Tumbling crude oil prices have started the clock ticking on a potential $5.3 billion, two-year tax break for North Dakota’s oil producers.
The countdown, which started this week, holds the promise of a silver lining of sorts for oil producers and their contractors in the No. 2 oil-producing U.S. state, many of whom have struggled with a roughly 50 percent drop in oil prices since last June.
North Dakota officials designed the tax waiver in 1987 to encourage drilling. Here’s how it works: North Dakota waives its 6.5 percent oil extraction tax if the monthly price of benchmark West Texas Intermediate (WTI) crude at the Cushing, Oklahoma, transport hub falls below $52.59 per barrel for five consecutive months.
For January 2015, the average price was $47.98 per barrel.
“Since January prices were well below the required price for the large trigger, we are now in our first month,” said Ryan Rauschenberger, North Dakota’s tax commissioner.
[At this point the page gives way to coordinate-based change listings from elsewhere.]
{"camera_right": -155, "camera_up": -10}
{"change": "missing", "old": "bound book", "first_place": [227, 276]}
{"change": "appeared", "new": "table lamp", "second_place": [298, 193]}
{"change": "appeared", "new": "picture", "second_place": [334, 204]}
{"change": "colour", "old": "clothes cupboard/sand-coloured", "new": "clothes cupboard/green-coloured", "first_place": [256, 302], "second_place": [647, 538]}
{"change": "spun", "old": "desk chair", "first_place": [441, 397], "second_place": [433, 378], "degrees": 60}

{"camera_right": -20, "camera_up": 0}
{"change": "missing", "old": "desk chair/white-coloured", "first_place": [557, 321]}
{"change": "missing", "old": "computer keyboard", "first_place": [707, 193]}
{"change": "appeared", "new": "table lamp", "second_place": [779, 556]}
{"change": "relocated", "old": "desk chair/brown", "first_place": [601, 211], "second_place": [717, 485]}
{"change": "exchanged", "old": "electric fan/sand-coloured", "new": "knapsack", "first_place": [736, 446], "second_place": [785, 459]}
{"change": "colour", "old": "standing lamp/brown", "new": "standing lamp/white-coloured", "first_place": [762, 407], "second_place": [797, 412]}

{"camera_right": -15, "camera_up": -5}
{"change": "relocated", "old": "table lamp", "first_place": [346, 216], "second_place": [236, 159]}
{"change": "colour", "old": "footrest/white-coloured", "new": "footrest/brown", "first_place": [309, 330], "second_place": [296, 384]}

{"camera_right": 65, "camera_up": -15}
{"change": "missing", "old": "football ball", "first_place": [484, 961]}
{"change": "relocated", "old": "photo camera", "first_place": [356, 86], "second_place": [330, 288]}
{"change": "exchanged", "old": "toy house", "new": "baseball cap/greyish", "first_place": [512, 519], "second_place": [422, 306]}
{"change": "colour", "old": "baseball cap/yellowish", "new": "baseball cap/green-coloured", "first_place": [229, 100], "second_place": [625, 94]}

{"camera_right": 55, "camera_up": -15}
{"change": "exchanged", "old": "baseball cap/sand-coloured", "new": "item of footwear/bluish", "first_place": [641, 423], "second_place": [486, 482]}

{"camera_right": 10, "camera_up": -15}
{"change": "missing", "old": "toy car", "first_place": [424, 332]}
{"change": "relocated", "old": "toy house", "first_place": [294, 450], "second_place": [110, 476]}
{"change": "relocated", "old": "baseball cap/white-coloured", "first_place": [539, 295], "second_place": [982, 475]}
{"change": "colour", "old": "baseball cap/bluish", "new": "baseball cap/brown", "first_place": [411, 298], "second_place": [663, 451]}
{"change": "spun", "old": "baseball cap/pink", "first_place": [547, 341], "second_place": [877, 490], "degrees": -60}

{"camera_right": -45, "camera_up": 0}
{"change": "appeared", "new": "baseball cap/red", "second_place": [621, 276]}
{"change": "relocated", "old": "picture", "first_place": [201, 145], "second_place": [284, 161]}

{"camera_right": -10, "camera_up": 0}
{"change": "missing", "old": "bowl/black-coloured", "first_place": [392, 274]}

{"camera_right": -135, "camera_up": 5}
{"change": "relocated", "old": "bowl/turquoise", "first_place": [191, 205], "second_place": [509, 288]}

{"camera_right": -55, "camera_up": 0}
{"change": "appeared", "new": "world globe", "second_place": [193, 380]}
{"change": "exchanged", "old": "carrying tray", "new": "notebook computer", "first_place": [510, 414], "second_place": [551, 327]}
The average monthly price has to be below the $52.59 level for each of the next four months. If it’s off even one month, the clock resets. The tax returns if the average price exceeds that level for a subsequent five consecutive months.
Rauschenberger estimates North Dakota will take in $2.9 billion in oil taxes in the next two years without the oil extraction tax. With the tax, the projection is $8.2 billion.
Oil prices have been especially volatile the past week, so forecasting February’s average seems difficult.
The state imposes a separate 5 percent gross production tax as a type of property tax on each barrel, no matter what.
Any tax break would be an “important incentive” for the oil industry, officials from the North Dakota Petroleum Council, an industry trade group, have said.
A mild incentive just took effect this week for new wells. The state will cut the oil extraction tax rate to 2 percent from 6.5 percent on the first 75,000 barrels of oil produced (or oil worth up to $4.5 million) on wells drilled between now and June, or until the oil price hits $72.50 per barrel.
This short-term cut was designed to occur more frequently and offer a milder incentive than the larger, longer-lasting cut, state officials said.